• _Available data_
= Beginning of Section =

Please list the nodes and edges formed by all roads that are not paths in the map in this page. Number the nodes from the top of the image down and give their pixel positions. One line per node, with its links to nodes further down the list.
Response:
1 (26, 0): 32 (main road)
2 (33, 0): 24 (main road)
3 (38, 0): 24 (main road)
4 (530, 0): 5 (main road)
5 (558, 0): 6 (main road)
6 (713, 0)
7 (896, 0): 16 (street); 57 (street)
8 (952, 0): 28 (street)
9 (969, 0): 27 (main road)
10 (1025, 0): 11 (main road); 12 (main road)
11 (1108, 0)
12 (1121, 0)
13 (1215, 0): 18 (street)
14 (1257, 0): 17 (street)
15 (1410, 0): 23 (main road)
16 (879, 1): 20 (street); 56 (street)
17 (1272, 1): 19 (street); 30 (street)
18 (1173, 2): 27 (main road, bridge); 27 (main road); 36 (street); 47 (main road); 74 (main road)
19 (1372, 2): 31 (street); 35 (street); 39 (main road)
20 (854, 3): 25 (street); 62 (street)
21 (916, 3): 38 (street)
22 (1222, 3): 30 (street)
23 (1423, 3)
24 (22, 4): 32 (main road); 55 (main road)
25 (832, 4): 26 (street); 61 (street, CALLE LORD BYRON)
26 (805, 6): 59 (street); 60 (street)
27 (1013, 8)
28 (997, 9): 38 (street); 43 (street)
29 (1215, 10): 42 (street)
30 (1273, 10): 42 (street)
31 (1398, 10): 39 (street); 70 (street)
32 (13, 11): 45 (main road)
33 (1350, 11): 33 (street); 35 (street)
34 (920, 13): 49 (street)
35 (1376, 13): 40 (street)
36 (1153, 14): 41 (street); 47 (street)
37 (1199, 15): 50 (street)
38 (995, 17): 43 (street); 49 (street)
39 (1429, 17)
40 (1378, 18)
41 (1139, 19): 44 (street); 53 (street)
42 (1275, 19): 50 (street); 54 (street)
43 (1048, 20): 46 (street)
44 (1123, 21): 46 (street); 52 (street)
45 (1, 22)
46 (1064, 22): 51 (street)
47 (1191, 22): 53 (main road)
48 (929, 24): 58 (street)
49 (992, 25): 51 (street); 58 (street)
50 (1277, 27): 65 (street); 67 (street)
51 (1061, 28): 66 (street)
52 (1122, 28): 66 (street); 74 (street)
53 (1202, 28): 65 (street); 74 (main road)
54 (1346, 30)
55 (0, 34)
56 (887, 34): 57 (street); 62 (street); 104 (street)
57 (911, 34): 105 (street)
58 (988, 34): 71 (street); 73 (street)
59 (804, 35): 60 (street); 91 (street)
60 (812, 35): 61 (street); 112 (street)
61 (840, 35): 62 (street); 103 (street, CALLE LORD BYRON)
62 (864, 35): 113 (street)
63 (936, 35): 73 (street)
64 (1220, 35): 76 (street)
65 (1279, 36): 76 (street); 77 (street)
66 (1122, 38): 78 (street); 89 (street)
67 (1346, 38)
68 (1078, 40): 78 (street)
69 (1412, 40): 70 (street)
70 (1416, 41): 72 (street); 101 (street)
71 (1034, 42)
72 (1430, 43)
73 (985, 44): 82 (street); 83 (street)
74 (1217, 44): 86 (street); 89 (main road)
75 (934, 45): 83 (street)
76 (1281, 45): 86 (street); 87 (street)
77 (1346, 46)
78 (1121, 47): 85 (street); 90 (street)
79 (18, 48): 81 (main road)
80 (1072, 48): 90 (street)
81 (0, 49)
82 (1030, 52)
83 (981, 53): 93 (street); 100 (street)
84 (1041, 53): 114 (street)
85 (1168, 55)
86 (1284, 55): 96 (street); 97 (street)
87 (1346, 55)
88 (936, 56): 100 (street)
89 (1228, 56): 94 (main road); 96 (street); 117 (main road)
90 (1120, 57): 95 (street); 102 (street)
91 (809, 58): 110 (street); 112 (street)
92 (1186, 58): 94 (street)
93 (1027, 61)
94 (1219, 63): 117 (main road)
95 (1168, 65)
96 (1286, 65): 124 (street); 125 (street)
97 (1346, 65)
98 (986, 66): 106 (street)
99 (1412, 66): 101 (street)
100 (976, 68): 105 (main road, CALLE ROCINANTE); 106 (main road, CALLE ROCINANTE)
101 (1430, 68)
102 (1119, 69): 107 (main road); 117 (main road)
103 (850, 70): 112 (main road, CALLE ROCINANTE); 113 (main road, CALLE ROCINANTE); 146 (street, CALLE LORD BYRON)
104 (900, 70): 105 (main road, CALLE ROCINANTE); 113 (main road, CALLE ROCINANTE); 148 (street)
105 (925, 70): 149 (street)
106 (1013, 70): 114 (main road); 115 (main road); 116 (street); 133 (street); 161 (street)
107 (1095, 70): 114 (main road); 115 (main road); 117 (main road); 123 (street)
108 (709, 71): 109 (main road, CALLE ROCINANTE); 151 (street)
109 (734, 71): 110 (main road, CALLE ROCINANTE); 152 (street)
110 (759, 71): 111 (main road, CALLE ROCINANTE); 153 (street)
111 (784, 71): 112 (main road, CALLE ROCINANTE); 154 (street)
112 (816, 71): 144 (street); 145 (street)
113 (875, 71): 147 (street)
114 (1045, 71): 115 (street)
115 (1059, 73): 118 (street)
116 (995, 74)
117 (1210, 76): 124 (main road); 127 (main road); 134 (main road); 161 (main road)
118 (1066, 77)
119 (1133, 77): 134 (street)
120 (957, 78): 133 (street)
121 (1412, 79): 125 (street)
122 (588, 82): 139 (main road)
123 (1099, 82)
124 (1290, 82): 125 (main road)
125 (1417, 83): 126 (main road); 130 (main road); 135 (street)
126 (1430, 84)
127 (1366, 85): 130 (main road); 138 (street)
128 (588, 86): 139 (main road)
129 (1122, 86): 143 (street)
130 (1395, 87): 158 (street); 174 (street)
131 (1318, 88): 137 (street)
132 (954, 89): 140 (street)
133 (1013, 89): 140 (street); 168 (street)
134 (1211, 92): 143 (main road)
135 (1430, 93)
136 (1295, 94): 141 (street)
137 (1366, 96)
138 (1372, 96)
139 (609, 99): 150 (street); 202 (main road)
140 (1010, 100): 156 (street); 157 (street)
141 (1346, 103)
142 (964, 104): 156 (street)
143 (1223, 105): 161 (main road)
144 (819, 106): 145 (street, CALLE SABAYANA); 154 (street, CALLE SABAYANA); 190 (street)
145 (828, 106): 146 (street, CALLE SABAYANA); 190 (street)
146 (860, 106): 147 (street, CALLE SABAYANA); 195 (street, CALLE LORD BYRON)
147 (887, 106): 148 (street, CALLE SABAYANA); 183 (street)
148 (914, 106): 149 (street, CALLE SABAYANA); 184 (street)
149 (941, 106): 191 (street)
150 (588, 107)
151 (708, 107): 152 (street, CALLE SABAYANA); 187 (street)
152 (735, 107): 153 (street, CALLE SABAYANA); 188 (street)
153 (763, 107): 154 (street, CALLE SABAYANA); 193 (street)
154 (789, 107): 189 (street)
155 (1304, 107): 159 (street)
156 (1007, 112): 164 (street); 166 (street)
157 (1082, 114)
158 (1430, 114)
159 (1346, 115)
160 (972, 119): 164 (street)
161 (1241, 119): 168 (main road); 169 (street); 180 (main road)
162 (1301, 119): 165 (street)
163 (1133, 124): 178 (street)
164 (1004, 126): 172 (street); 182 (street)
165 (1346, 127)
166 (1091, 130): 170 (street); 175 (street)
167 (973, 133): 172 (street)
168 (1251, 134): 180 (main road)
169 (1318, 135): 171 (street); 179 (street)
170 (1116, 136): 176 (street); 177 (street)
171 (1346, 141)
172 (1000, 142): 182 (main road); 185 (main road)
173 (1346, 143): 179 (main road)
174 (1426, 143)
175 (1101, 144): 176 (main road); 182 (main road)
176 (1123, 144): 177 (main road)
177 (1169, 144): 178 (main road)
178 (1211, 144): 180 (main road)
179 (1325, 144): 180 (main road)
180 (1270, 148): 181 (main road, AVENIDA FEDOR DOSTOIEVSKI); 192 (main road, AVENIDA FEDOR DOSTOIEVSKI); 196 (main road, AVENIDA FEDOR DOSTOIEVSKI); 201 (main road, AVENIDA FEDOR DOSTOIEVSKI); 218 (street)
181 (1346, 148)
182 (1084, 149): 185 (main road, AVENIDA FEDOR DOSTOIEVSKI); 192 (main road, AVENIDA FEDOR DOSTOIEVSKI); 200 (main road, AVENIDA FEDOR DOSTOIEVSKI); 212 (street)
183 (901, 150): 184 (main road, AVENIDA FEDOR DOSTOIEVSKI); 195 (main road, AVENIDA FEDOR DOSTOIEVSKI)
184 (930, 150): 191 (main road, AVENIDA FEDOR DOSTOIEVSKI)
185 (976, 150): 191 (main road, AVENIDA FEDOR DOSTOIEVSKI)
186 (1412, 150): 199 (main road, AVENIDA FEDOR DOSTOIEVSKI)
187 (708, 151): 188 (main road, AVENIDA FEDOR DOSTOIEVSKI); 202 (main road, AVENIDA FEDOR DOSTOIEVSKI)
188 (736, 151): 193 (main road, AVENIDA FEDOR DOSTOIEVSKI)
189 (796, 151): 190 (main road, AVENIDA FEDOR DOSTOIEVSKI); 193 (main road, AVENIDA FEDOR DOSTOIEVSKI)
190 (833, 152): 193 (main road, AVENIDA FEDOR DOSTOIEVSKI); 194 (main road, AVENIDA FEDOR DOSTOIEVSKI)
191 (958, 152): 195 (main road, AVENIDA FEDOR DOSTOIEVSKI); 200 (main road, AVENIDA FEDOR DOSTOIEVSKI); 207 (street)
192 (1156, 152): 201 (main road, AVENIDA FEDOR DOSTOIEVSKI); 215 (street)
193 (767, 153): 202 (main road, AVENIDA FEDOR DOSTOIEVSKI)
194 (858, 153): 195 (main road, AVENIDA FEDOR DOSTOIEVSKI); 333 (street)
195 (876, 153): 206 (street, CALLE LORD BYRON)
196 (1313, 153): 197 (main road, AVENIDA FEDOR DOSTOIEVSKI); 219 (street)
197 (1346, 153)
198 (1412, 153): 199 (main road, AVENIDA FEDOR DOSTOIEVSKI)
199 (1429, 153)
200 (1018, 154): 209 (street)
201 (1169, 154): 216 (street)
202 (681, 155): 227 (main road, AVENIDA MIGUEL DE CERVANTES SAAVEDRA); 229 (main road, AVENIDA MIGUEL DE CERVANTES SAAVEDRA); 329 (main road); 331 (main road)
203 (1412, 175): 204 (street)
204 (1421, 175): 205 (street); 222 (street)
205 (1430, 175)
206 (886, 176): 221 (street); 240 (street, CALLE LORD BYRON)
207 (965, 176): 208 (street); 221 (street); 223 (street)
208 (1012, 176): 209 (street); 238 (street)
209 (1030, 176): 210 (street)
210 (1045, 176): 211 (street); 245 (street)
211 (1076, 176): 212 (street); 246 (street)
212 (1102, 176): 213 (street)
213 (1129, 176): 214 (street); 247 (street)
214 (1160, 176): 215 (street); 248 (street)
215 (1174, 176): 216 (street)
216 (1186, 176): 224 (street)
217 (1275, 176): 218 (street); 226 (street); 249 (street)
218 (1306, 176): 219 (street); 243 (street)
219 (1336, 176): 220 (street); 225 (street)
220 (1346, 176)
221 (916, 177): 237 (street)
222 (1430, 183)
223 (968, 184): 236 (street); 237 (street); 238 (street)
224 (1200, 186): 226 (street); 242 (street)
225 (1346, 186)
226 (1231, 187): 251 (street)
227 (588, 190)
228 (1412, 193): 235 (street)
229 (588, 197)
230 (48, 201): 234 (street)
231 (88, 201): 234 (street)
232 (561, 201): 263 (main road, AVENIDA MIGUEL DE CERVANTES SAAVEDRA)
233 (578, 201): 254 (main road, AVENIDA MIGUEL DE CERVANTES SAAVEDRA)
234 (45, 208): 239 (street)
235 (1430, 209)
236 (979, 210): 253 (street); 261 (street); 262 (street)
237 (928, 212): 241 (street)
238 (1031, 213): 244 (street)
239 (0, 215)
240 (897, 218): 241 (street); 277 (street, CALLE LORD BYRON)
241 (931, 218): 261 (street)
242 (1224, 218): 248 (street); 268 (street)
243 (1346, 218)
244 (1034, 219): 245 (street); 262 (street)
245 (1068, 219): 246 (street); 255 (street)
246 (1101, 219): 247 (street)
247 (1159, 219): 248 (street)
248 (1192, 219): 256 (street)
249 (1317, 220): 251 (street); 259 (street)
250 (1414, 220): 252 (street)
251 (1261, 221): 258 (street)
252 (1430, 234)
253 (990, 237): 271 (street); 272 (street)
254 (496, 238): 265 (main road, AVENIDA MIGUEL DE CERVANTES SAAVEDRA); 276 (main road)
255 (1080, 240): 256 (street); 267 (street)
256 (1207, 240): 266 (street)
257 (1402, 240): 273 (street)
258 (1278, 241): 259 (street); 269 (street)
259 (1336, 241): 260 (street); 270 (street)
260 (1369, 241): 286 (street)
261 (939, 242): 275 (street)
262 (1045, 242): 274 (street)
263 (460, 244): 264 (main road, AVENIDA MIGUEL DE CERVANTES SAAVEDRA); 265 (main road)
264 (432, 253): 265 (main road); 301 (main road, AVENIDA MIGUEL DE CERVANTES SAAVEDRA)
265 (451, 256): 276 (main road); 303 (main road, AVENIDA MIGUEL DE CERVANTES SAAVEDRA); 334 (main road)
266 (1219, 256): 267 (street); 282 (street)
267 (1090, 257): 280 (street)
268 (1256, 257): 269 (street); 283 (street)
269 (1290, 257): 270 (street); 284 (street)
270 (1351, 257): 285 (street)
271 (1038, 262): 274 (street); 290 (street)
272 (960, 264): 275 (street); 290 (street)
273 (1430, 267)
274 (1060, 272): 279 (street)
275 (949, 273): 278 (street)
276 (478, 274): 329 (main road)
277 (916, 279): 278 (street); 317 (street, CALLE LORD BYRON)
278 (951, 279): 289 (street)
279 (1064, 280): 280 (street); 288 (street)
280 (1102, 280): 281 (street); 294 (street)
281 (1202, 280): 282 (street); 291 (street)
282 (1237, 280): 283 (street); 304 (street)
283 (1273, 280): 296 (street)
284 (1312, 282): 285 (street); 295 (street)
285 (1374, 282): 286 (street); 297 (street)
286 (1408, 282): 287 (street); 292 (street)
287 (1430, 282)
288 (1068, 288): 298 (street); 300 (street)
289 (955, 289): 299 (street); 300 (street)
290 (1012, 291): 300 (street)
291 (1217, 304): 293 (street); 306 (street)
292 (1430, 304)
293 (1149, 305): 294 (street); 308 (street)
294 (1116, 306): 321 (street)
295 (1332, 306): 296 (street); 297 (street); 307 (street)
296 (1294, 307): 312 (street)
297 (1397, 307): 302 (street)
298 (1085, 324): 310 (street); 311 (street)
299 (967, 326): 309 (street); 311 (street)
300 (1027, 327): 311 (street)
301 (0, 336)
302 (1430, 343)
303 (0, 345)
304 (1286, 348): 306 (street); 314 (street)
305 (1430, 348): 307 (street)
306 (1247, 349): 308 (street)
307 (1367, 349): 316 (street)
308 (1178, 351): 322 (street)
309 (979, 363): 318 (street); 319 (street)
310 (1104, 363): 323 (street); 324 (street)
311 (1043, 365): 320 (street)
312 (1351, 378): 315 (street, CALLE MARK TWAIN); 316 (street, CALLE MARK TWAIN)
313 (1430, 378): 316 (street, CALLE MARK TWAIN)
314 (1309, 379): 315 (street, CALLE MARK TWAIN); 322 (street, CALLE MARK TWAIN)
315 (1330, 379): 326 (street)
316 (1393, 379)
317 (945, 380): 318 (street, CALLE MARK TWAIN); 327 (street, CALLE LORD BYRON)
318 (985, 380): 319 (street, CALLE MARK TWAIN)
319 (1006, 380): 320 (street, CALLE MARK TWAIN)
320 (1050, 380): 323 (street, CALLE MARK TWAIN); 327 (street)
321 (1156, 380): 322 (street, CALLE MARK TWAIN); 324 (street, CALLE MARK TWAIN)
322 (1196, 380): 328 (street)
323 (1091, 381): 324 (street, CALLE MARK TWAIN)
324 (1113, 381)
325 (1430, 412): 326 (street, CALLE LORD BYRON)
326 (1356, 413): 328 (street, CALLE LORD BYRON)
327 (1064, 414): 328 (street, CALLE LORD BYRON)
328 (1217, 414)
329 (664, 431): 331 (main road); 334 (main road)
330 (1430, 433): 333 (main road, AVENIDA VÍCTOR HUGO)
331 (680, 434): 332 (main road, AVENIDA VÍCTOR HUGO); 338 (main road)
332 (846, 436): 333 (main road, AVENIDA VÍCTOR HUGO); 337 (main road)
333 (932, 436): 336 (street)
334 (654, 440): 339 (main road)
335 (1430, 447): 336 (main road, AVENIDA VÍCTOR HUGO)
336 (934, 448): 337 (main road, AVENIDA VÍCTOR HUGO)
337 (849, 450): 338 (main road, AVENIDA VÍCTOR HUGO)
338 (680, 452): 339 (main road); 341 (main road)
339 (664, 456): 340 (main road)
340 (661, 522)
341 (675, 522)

= End of Section =

I need each line of the entries that holds the string "VÍCTOR" located and copied.

330 (1430, 433): 333 (main road, AVENIDA VÍCTOR HUGO)
331 (680, 434): 332 (main road, AVENIDA VÍCTOR HUGO); 338 (main road)
332 (846, 436): 333 (main road, AVENIDA VÍCTOR HUGO); 337 (main road)
335 (1430, 447): 336 (main road, AVENIDA VÍCTOR HUGO)
336 (934, 448): 337 (main road, AVENIDA VÍCTOR HUGO)
337 (849, 450): 338 (main road, AVENIDA VÍCTOR HUGO)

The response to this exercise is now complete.